The committee were aware of evidence outside the review of diagnostic tests showing that asthma is more likely than recurrent viral wheeze when the episodes are frequent or severe, when they occur in the absence of other signs of viral illness and when the child shows other evidence of atopy. They made recommendations on the staged introduction of ICS as part of the diagnostic process in infants. They agreed that young children with recurrent wheeze and features suggesting asthma should be treated empirically with a low dose of ICS for 8 to 12 weeks, and then this can be stopped. If symptoms soon re-appear after stopping ICS, this suggests that the ICS was beneficial rather than the improvement being due to the natural remission of a viral episode. Once the presence of asthma is established with reasonable certainty the committee agreed that regular paediatric low-dose ICS should be restarted, with subsequent steps added if needed.

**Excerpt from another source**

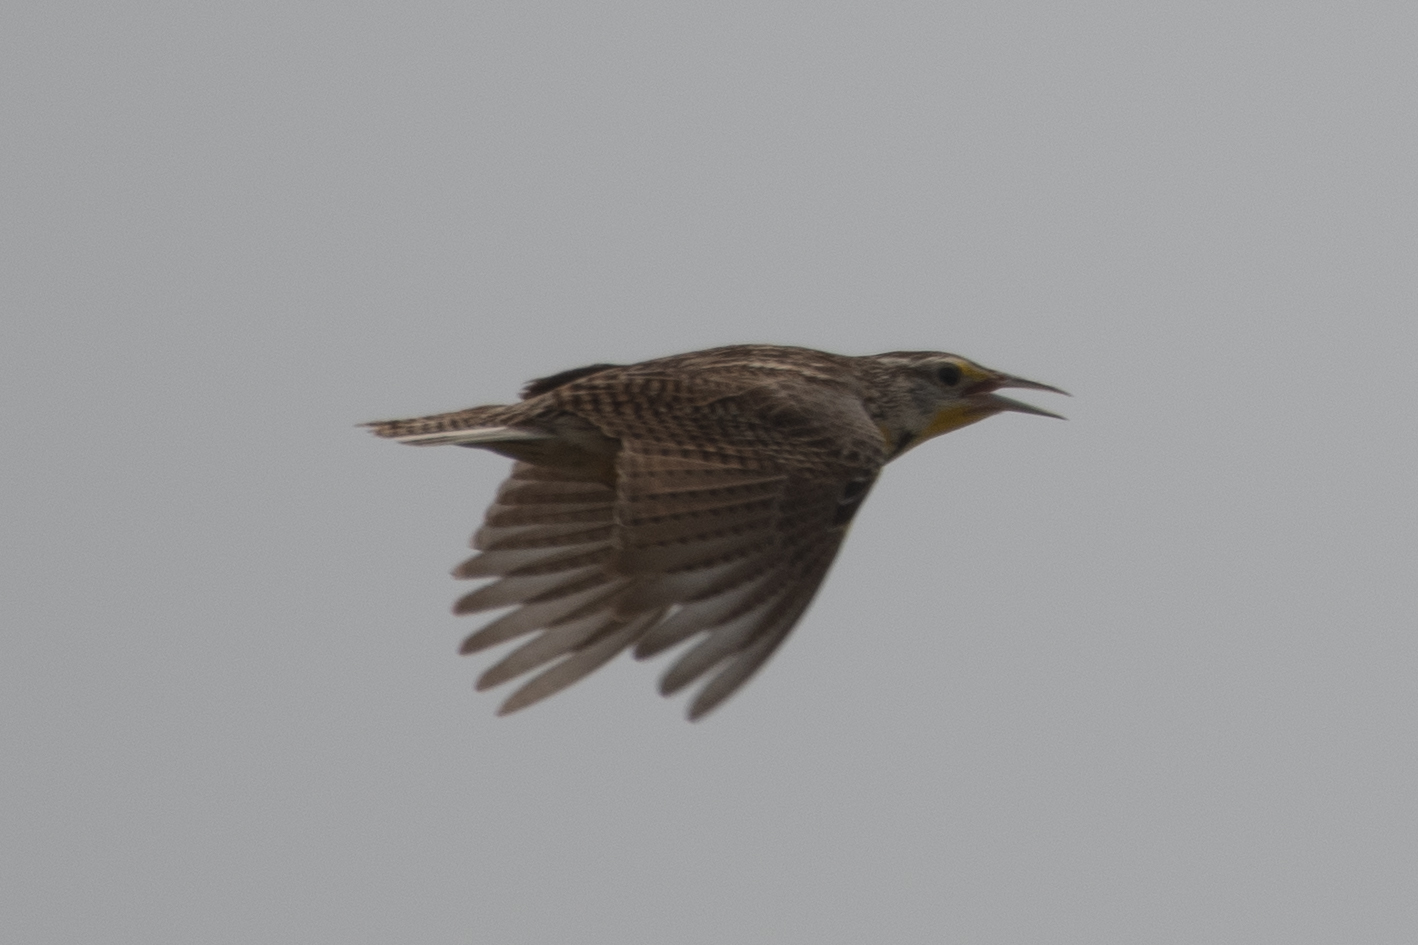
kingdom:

As diagnosis in this age group is so difficult, the committee agreed that thresholds for referral to an asthma specialist should be low.

How the recommendation might affect practice

The recommendations for treatment of newly diagnosed asthma in children are in line with current NICE recommendations.

 

Full details of the evidence and the committee’s discussion are in evidence review P: drug classes for initial asthma management.